Supplied information —
::::

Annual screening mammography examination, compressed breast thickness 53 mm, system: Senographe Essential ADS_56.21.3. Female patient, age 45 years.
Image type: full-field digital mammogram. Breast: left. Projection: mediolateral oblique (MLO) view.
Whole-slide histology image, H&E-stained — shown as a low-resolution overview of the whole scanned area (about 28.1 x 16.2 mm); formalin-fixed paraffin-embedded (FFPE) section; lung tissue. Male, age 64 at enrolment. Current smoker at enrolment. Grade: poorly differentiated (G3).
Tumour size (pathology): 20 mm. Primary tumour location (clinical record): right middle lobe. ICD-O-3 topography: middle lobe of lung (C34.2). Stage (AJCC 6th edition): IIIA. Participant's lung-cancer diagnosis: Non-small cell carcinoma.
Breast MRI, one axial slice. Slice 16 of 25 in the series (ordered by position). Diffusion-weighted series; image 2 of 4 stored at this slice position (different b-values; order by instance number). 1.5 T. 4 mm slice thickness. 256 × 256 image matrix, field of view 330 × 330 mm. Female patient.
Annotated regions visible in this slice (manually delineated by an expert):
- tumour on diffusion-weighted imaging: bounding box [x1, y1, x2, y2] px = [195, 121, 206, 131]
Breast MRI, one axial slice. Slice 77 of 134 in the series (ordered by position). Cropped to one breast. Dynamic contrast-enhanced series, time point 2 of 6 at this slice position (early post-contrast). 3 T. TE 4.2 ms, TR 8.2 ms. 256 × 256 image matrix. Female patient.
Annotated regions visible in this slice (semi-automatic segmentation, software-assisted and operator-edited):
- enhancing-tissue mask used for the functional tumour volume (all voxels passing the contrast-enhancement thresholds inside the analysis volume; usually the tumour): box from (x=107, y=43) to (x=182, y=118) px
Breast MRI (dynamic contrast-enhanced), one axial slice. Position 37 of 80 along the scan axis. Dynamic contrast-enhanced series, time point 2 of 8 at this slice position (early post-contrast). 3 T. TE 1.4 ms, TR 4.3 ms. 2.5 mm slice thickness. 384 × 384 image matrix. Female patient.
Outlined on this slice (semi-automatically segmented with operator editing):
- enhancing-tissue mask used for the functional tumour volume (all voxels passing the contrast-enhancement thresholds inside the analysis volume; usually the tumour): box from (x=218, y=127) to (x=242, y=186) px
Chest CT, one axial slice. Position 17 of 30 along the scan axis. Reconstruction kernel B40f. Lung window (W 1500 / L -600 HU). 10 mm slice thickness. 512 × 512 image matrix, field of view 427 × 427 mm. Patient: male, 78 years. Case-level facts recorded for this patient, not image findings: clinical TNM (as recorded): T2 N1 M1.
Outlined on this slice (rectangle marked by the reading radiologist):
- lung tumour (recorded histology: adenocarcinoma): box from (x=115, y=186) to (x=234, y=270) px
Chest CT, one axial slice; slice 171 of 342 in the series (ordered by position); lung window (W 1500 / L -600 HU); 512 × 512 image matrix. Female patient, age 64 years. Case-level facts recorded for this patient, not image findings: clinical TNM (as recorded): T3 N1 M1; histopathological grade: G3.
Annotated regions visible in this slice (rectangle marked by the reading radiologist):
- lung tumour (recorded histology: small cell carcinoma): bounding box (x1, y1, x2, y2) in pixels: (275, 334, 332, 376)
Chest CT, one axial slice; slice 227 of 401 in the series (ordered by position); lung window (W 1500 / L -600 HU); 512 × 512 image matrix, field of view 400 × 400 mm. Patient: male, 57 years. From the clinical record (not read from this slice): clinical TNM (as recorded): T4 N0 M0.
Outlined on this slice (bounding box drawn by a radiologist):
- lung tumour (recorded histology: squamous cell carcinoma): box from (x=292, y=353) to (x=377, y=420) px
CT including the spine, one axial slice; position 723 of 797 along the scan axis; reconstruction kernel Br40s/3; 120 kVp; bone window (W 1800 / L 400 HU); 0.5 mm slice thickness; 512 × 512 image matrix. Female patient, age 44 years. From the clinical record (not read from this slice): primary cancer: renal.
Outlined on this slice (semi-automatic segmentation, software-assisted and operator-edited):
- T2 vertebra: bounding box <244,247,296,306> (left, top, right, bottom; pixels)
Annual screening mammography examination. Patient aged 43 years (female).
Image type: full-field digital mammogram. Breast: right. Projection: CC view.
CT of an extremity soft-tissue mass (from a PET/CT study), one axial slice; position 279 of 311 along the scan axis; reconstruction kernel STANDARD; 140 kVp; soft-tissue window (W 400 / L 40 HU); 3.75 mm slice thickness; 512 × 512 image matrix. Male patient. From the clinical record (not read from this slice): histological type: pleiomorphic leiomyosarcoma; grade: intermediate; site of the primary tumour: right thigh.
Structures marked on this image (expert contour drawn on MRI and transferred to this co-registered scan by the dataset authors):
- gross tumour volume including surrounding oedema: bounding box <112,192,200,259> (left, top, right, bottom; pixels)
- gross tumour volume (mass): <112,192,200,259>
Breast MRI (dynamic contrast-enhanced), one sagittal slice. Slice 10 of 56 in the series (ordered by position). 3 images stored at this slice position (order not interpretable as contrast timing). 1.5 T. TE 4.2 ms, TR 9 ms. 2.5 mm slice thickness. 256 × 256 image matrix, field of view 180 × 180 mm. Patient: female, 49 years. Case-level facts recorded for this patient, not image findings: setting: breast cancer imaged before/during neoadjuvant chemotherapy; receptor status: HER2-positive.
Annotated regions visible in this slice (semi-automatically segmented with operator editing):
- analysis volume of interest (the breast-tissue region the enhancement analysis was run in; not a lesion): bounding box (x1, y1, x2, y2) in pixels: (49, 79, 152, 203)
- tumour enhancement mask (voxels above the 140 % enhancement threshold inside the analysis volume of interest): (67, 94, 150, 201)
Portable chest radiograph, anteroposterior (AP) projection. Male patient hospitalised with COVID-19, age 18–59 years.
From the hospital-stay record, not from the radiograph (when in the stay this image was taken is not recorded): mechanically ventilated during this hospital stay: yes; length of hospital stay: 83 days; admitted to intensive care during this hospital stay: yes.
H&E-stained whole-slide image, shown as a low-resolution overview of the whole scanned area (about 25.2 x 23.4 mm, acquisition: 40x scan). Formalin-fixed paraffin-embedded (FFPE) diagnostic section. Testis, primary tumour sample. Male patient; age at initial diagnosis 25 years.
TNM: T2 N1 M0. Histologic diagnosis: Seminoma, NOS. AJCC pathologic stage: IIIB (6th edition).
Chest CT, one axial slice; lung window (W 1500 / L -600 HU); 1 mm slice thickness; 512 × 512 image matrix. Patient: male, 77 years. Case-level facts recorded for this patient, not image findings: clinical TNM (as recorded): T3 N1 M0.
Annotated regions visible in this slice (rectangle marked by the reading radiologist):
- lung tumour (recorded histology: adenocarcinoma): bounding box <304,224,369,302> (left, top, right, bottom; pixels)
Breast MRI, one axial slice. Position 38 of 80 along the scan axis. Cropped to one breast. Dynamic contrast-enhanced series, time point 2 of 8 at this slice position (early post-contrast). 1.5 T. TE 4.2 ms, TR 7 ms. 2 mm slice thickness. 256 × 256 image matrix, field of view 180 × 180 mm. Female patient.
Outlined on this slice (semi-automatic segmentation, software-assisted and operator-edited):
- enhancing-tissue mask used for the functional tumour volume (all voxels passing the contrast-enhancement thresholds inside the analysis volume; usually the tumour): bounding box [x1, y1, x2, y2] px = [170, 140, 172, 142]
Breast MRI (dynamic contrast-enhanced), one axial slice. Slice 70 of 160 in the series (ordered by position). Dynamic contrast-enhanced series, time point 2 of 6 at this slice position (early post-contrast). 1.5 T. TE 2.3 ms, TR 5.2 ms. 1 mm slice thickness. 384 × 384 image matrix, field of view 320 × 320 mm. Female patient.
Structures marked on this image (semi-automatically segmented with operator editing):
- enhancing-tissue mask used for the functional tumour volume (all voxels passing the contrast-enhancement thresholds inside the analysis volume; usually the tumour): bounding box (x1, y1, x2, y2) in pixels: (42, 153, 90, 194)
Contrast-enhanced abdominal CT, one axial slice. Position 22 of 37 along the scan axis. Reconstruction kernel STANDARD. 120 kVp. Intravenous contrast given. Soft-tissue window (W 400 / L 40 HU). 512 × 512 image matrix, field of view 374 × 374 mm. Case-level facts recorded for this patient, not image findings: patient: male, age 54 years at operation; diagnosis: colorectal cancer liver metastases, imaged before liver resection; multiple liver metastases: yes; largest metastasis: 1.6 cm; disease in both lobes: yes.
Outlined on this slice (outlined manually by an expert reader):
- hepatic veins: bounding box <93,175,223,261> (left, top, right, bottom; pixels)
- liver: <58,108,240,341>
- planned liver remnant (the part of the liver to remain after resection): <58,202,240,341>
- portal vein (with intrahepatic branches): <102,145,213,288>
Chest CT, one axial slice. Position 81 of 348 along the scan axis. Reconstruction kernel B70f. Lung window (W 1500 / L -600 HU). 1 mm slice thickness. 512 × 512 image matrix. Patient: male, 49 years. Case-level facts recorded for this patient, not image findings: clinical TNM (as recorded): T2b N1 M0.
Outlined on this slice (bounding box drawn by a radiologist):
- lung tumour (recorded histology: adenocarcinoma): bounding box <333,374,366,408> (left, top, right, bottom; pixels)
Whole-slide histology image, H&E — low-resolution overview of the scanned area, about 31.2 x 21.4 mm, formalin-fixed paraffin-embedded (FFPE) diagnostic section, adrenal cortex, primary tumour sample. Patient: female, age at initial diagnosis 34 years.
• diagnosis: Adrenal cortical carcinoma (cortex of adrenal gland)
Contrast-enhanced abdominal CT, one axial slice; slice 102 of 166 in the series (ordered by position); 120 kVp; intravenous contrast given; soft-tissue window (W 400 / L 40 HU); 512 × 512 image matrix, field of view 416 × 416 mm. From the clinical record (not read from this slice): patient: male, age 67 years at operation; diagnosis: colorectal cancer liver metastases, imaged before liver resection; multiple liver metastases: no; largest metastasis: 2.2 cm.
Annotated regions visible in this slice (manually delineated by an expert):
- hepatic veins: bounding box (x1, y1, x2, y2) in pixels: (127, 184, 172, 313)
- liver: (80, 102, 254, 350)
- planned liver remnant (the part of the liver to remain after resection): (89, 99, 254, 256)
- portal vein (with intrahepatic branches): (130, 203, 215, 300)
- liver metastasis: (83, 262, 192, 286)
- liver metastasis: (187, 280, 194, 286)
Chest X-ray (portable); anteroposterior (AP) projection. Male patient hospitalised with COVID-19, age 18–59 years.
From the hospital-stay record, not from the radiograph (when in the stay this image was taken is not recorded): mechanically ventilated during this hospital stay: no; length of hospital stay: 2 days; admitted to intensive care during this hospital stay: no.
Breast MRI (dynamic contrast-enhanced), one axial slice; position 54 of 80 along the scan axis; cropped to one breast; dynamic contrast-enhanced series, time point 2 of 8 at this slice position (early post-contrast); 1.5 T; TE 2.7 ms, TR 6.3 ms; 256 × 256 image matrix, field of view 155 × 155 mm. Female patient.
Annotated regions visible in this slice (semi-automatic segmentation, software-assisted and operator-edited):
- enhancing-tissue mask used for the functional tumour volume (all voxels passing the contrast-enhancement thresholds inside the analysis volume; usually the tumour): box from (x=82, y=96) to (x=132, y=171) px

::::

About this exercise — Write out word for word only the lines from the start of the entries down to the line with "Tumour size (pathology): 20", please, including both ends.

Exercise result —
Annual screening mammography examination, compressed breast thickness 53 mm, system: Senographe Essential ADS_56.21.3. Female patient, age 45 years.
Image type: full-field digital mammogram. Breast: left. Projection: mediolateral oblique (MLO) view.
Whole-slide histology image, H&E-stained — shown as a low-resolution overview of the whole scanned area (about 28.1 x 16.2 mm); formalin-fixed paraffin-embedded (FFPE) section; lung tissue. Male, age 64 at enrolment. Current smoker at enrolment. Grade: poorly differentiated (G3).
Tumour size (pathology): 20 mm. Primary tumour location (clinical record): right middle lobe. ICD-O-3 topography: middle lobe of lung (C34.2). Stage (AJCC 6th edition): IIIA. Participant's lung-cancer diagnosis: Non-small cell carcinoma.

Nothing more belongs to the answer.